Quando foi a última vez que foi a uma biblioteca, caro leitor? Ou um arquivo? E museus (em Portugal…)? Muita gente, após o término da escolaridade obrigatória, abandona completamente estes espaços. E, infelizmente, percebe-se o porquê. Desde o sentimento pouco apelativo que fica com os jovens estudantes devido a uma associação errónea destas instituições ao mero estudo e à obrigação, à própria falta de investimento destas instituições numa comunicação mais próxima com as comunidades, todos ficam a perder.
Que fique bem claro: a função da biblioteca não é apenas emprestar livros; a função do arquivo não se resume a preservar e organizar documentação; a função do museu não se limita a exibir obras de arte.Resumir estas instituições a funções estereótipadas e preconcebidas há séculos e não lutar para as capacitar com novas missões e objetivos é uma oportunidade perdida. A passividade e o trabalho silencioso – autênticas armadilhas de dormência cultural – dos arquivos e das bibliotecas (os museus, ainda assim, apostam mais aqui) no que toca ao marketing e à criação de uma relação com as comunidades criam um fosso relacional entre si e a população; fosso relacional esse que, a longo prazo, tem, obviamente, efeitos nocivos no que diz respeito às práticas culturais de um povo, aos seus hábitos de leitura, hábitos de pesquisa de informação e capacidade de distinção entre conteúdos fidedignos e não-fidedignos. Um investimento sério, por parte do Governo, nestes espaços e um investimento próprio e empreendedor destas instituições numa abordagem mais direcionada para a sua envolvência na comunidade local, mas também internacional, aproveitando, desta forma, o turismo que Portugal recebe e a própria sociedade global em que vivemos, onde a partilha e troca de informação já não se cinge às cidades, às regiões, ao país.
Em tempos em que parece que o mundo real é somente um teatro para aquilo que se passa nas redes sociais, é preciso ter a capacidade de “jogar o jogo” e dizer “presente!”. Se a sociedade está agarrada ao telemóvel, há que ir para lá também e fazer o possível para mostrar que ainda vale a pena estar na presença de um belo quadro, de um livro magistral ou de um documento importante da História do nosso país – estar presente é valorizar o que se tem à frente.

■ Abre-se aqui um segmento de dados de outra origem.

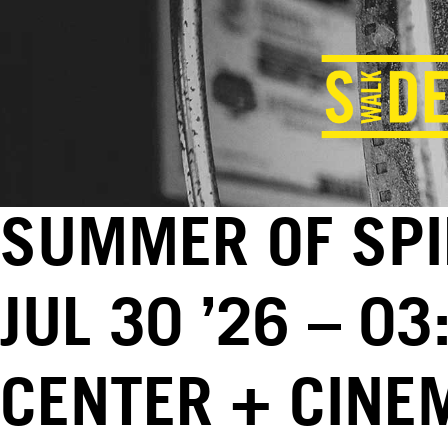
SUMMER OF SPI
JUL 30 ’26 – 0
CENTER + CINE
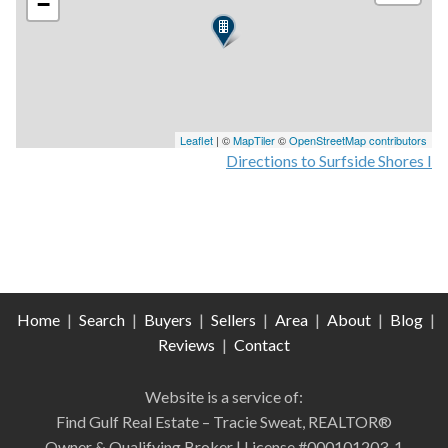
−
Leaflet
| ©
MapTiler
©
OpenStreetMap contributors
Directions to Surfside Shores I
Home
|
Search
|
Buyers
|
Sellers
|
Area
|
About
|
Blog
|
Reviews
|
Contact
Website is a service of:
Find Gulf Real Estate – Tracie Sweat, REALTOR®
Owner & Qualifying Broker | License #000101203-1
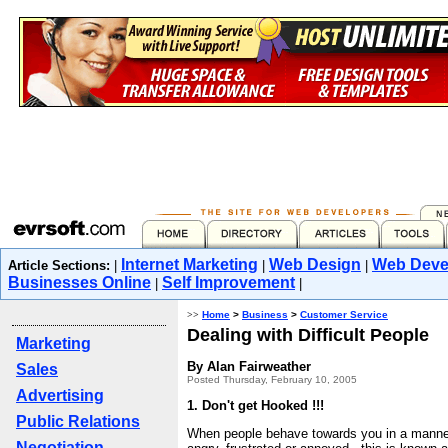
Internet Marketing
Web Design
Web Deve
Article Sections:
|
|
|
Businesses Online
Self Improvement
|
|
>>
Home
>
Business
>
Customer Service
Dealing with Difficult People
Marketing
By Alan Fairweather
Sales
Posted Thursday, February 10, 2005
Advertising
1. Don't get Hooked !!!
Public Relations
When people behave towards you in a manne
Negotiation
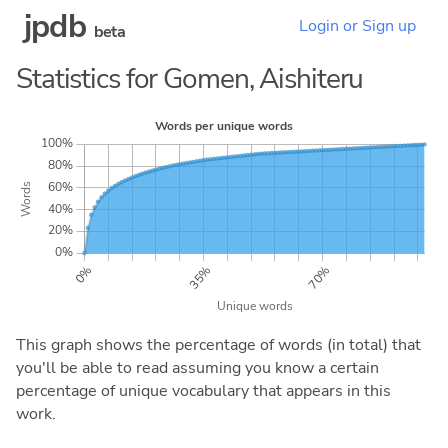
jpdb
Login or Sign up
beta
Statistics for Gomen, Aishiteru
This graph shows the percentage of words (in total) that
you'll be able to read assuming you know a certain
percentage of unique vocabulary that appears in this
work.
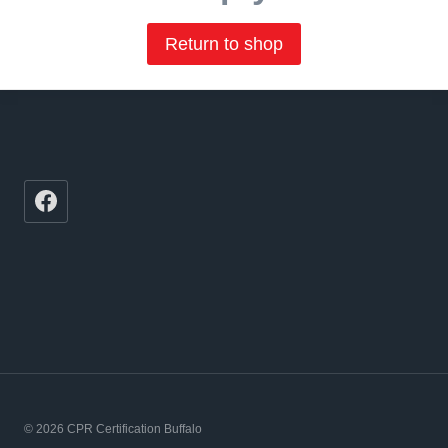
Return to shop
© 2026 CPR Certification Buffalo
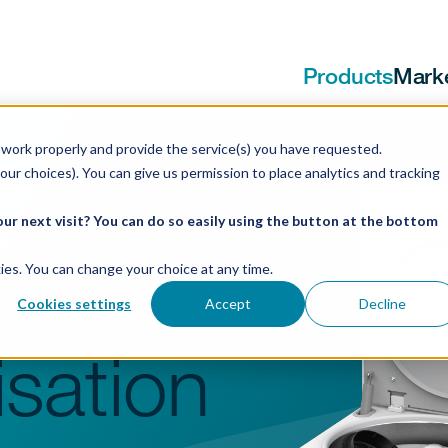
Products
Mark
work properly and provide the service(s) you have requested.
our choices). You can give us permission to place analytics and tracking
 R
ur next visit? You can do so easily using the button at the bottom
ookies. You can change your choice at any time.
Cookies settings
Accept
Decline
sation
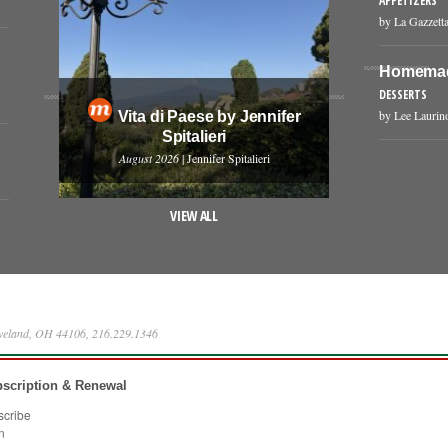
APPETIZERS
by La Gazzetta
Homemade
DESSERTS
by Lee Laurin
Vita di Paese by Jennifer
Spitalieri
August 2026
| Jennifer Spitalieri
VIEW ALL
eveland, OH 44106, 216.229.1346
scription & Renewal
scribe
n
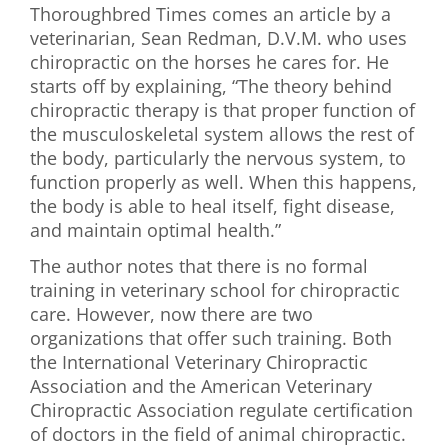
Thoroughbred Times comes an article by a
First Visit
veterinarian, Sean Redman, D.V.M. who uses
chiropractic on the horses he cares for. He
Wellness Services
starts off by explaining, “The theory behind
chiropractic therapy is that proper function of
Contact Us
the musculoskeletal system allows the rest of
the body, particularly the nervous system, to
function properly as well. When this happens,
the body is able to heal itself, fight disease,
and maintain optimal health.”
The author notes that there is no formal
training in veterinary school for chiropractic
care. However, now there are two
organizations that offer such training. Both
the International Veterinary Chiropractic
Association and the American Veterinary
Chiropractic Association regulate certification
of doctors in the field of animal chiropractic.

Já existem esforços consideráveis neste sentido de tornar estes espaços em espaços sociais. A título de exemplo, durante a Feira do Livro do Porto 2024, a Biblioteca Municipal Almeida Garrett ilustrou bem aquilo que pode ser, no futuro, o papel das bibliotecas na sociedade. Para além de já bem preenchida com pessoas a estudar, ler, trabalhar, ainda contou com a presença dos visitantes da Feira do Livro porque fez de questão de ter um programa próprio de suplemento ao evento literário que decorria mesmo à sua frente. Foi bonito de ver. Só a existência de um café/restaurante dentro da própria biblioteca fez com que o movimento aumentasse e houvesse um propósito para ir à biblioteca. O mote de todo este artigo é simples: é possível fazer mais e melhor. Uma política robusta de promoção e desenvolvimento dos arquivos, museus e bibliotecas contribui para uma melhor democracia, uma sociedade civil mais informada e culta, capaz de responder aos desafios do século XXI. A democracia do nosso país também está assente nas instituições que se dedicam ao nosso património porque é nessa relação de entre História e cidadania que está uma participação cívica basilar na estrutura de poder público. Estas instituições têm o potencial para serem vetores centrais na expressão política dos cidadãos: não seria ótimo, por exemplo, se os museus, ao invés de serem o palco para protestos climáticos cujas energias estão manifestamente mal direcionadas, fizerem parte do protesto? Não no sentido de se juntarem ao ato em si, naturalmente, nem a nenhum grupo climático, mas de serem eficazes na forma como contribuem para a educação da população. Até mesmo os arquivos, que ainda assim parecem o terreno menos frequentado pela sociedade civil, podiam deslocar-se até às escolas, mostrando que é possível fazer projetos e trabalhos sem ter de recorrer à Wikipédia ou ao ChatGPT. Coisas básicas mas que, como tudo o que é simples e bem feito, resultam.
Mais pessoas nos museus, mais pessoas nas bibliotecas e mais pessoas nos arquivos significa mais democracia.